歪んだ茶碗

 ワシャは陶器が好きだ。とくに志野茶碗がいい。今、愛用しているのも、志野の茶碗であり、湯呑である。ワシャの使っている志野は、無名の雑器でしかないが、これを見て下され。
http://www.mitsui-museum.jp/collection/collection.html
 三井記念美術館にある「卯花墻(うのはながき)」という志野茶碗で国宝である。どうです、無骨でしょ。江戸期の武士が好んだと言われているが、この無骨さ、不完全さが好まれたのだろう。口縁(こうえん)も歪(いびつ)だし、茶碗の左下には釉薬をつけた時の指痕がある。胴を見れば、右は真っすぐに立っているが、左は上から五分の一のところですぼまっている。まったくもって均衡がとれているとはいいがたい。でも、これがいいんですね。
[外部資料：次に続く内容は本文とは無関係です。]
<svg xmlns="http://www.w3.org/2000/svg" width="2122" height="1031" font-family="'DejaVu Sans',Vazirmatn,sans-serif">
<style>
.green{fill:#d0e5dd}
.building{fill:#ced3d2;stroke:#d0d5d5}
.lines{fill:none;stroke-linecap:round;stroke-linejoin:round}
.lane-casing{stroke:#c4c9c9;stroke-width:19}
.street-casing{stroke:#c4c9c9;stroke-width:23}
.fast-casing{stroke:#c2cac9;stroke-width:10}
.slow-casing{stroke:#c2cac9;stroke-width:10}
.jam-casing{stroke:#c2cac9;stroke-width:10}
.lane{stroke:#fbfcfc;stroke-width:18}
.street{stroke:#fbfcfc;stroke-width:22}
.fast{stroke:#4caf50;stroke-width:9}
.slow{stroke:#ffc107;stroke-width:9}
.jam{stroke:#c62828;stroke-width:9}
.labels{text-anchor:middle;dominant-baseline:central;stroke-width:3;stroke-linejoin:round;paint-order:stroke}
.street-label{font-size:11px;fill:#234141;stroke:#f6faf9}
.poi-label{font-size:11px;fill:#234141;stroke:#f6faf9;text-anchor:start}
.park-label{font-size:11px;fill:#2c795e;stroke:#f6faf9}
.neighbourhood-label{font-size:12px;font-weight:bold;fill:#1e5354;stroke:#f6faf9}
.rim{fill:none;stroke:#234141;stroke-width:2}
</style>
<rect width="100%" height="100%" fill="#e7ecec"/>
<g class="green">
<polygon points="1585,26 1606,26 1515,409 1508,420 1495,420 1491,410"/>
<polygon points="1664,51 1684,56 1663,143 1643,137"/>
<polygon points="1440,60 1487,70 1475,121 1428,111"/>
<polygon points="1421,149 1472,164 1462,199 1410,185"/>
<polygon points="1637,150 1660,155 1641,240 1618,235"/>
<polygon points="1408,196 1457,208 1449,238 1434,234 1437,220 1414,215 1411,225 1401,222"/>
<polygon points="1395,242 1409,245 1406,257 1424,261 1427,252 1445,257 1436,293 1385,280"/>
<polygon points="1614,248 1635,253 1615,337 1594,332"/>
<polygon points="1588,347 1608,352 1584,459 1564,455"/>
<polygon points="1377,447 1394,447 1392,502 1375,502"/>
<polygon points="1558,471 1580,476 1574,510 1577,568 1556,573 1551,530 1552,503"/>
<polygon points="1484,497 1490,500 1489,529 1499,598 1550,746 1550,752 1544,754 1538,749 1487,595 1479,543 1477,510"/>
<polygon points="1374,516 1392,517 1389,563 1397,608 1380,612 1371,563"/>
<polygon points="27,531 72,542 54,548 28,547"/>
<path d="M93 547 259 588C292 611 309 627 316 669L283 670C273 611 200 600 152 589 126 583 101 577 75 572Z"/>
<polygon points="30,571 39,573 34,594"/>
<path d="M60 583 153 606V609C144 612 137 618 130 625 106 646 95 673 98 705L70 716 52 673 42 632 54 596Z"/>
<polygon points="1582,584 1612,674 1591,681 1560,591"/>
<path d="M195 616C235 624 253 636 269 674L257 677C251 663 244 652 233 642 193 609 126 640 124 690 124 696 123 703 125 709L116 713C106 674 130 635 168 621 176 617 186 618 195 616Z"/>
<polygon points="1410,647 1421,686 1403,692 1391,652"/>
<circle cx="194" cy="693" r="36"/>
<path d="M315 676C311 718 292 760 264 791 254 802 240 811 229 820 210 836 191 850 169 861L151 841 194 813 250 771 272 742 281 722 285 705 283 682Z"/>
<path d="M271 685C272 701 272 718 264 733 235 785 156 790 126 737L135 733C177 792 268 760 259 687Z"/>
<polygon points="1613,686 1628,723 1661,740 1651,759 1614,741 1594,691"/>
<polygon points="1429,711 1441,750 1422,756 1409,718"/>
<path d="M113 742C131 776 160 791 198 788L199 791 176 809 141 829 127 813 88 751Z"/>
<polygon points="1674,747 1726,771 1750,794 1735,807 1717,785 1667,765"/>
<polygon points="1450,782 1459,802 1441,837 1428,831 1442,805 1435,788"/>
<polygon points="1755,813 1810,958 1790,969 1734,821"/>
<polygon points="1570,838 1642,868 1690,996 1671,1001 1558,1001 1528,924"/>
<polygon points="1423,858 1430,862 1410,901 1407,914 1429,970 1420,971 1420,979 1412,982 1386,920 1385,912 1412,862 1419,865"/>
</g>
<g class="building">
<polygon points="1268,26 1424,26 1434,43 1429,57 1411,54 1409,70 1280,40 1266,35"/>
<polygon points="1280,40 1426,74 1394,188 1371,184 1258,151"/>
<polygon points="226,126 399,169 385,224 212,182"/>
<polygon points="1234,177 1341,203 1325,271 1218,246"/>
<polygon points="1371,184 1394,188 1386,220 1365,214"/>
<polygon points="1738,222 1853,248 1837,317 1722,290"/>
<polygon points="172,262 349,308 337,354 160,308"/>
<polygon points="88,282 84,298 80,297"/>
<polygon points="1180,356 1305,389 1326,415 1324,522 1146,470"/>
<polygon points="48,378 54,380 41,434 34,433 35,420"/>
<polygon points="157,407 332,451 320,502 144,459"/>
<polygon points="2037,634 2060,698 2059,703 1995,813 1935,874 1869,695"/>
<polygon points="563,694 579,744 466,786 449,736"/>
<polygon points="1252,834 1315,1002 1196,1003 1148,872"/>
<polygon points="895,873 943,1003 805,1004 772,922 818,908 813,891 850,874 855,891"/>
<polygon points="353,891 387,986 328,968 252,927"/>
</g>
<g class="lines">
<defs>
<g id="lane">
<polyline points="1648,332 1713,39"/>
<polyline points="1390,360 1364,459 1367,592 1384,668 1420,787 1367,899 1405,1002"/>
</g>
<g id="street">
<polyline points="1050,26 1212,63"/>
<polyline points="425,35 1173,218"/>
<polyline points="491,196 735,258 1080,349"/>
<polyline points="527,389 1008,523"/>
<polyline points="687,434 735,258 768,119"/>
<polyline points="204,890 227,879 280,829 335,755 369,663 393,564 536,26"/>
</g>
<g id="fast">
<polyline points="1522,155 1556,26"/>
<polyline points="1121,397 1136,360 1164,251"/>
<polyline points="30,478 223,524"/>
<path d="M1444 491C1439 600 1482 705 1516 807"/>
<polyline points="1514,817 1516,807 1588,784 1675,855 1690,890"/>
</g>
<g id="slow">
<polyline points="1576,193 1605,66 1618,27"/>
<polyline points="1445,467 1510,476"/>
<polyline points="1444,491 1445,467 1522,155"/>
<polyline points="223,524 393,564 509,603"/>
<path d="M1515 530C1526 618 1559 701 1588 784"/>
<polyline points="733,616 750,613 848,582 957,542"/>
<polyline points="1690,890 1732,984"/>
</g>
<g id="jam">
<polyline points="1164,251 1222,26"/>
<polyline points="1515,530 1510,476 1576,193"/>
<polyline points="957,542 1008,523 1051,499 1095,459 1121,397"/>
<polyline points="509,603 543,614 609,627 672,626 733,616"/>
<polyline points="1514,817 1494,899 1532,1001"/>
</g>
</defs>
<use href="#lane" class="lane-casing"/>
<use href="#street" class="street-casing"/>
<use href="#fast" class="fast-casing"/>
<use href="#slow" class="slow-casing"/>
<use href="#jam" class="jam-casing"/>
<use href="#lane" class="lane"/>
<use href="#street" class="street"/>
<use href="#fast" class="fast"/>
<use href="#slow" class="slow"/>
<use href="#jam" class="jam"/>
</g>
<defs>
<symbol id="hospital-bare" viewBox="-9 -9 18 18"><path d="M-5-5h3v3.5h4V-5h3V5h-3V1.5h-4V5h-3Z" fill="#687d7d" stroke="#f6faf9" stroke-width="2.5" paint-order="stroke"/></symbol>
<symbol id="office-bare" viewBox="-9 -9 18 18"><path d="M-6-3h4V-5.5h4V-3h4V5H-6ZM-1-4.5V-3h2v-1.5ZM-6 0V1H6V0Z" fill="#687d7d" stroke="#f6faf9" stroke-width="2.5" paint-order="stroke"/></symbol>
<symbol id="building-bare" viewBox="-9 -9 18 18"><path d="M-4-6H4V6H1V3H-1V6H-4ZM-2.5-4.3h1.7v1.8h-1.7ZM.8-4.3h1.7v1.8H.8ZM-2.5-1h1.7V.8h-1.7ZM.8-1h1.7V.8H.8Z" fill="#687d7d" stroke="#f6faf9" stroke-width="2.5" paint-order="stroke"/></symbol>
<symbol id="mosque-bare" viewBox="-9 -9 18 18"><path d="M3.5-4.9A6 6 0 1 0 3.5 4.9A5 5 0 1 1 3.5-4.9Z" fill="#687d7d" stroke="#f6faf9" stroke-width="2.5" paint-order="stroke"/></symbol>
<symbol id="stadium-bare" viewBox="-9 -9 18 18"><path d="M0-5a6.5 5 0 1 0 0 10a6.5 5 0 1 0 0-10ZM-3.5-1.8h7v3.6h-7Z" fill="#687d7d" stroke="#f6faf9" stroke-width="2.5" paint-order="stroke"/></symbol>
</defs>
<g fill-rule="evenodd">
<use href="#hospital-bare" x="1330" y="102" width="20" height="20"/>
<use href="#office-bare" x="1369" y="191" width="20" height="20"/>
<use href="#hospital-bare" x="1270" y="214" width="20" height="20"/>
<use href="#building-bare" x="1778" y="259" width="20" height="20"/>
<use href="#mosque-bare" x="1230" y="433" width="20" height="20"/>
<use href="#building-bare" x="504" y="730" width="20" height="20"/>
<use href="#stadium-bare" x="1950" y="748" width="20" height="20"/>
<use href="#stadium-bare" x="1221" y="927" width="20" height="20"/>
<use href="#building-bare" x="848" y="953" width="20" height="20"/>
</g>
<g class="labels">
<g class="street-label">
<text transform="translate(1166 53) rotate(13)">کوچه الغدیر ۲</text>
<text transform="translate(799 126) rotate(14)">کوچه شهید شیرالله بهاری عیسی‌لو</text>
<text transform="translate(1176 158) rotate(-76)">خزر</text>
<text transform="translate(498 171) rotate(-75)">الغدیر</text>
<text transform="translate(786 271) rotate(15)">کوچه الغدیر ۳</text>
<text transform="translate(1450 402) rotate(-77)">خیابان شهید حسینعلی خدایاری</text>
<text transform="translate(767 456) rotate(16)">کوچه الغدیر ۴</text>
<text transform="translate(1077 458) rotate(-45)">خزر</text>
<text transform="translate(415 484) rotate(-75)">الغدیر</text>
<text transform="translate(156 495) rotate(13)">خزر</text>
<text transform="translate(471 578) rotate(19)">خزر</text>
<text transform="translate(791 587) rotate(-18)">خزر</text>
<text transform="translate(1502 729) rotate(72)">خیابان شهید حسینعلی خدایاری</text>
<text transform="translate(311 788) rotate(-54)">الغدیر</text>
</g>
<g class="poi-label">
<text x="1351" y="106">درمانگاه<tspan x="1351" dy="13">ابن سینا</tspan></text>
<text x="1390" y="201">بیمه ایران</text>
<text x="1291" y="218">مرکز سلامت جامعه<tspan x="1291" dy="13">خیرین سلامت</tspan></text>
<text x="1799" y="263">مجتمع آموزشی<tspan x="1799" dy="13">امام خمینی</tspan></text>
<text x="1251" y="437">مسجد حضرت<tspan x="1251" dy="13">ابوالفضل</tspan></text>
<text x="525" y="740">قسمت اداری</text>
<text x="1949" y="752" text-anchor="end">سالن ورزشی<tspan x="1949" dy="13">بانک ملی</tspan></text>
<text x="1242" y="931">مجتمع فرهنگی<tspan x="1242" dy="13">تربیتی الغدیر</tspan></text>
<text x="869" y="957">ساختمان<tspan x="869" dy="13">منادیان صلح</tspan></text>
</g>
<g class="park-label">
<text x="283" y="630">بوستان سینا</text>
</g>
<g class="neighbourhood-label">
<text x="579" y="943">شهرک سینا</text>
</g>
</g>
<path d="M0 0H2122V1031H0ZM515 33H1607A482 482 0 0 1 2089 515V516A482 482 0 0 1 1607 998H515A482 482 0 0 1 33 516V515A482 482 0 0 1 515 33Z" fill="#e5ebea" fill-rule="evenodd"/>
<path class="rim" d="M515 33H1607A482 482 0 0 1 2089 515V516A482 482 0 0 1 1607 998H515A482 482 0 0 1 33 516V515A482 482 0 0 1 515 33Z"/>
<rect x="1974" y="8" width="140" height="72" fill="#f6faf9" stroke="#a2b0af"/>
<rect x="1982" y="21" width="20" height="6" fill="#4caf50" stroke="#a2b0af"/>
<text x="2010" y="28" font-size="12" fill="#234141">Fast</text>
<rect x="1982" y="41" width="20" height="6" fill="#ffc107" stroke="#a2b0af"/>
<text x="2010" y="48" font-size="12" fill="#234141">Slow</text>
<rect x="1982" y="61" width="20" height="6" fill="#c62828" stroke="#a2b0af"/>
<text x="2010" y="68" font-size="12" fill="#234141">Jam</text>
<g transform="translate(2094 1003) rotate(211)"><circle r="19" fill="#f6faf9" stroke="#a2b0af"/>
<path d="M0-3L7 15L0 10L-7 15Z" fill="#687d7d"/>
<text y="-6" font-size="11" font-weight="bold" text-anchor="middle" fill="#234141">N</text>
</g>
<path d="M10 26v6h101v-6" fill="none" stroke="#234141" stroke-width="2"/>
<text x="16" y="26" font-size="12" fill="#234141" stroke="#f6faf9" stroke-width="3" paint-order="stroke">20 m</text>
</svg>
 こちらは、東京国立博物館の「振袖」という名器である。
http://www.tnm.jp/modules/r_collection/index.php?controller=other_img&size=L&colid=G5749&img_id=1&t=
 この見事さは、いかばかりであろうか。

 世界の最果ての極東の島国だけに、歪を好む特性が生まれた。この不完全さ、これが欠けたる月に相通じるものではないかと思う。